++++ TEXT FOR ANALYSIS ++++

MARIETTA, Ga. — In Cobb County, the number of opioid deaths fell sharply last year. Authorities say part of the reason is a new drug that can reverse overdoses.
As opioid deaths soared over the last five years or so, this apparent reversal in Cobb County may be a milestone in a very challenging and very deadly problem.
"While I can’t tell you exactly why the numbers have dropped, we are incredibly encouraged that the number of deaths has dropped," said officer Chuck McPhilamy of the Marietta Police Department.
Cobb County had approximately eight opioid deaths in 2013. That jumped to approximately 61 in 2016. It jumped again to about 140 in 2017. But in 2018, the number dropped to about 110, Medical Examiner investigator Tempie Stoddard told 11Alive News - a decrease of 21 percent.
One likely reason: the effectiveness of an anti-overdose drug called naloxone, or Narcan. In the city of Marietta, emergency personnel administered Narcan 100 times in overdose cases last year.

++++

## WORK REQUEST:
Continue the news report on falling opioid deaths in Cobb County, starting after its last sentence.

++++ RECORDS ++++

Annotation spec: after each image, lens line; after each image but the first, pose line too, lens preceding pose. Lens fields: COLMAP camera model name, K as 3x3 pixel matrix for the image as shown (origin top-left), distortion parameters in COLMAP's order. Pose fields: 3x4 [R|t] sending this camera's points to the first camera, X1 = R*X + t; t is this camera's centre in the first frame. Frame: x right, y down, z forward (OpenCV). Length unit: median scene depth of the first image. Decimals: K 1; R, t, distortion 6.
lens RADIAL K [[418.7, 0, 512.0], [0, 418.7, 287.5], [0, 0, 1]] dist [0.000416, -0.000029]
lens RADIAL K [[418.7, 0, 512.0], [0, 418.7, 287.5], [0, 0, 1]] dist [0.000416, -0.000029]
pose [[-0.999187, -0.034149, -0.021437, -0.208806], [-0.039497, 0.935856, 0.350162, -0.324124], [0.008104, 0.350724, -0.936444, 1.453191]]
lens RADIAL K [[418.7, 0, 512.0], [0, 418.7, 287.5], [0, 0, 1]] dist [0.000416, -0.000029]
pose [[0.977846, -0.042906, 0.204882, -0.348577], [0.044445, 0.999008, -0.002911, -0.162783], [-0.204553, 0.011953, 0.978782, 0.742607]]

++++

## WRITTEN RESPONSE:
Now, Marietta Police say they’re starting a new program to send police to follow up on overdose calls for what it calls a “non judicial visit” to encourage survivors to seek treatment.
"It means I’m showing up at your home. Not because I’m here trying to enforce the law. I’m going to knock on your door. I’m going to ask you if there’s anything we’re not supposed to see that’s going to make me do something – and please put it away, but allow me to talk to you," McPhilamy explained. "We’re here talking to you because less than 24 hours ago, you just needed Narcan to save your life. We don’t want that to repeat."
Marietta Police plan to evaluate the new, more sensitive approach to overdose cases at the six month and one year marks to see if it should be adjusted.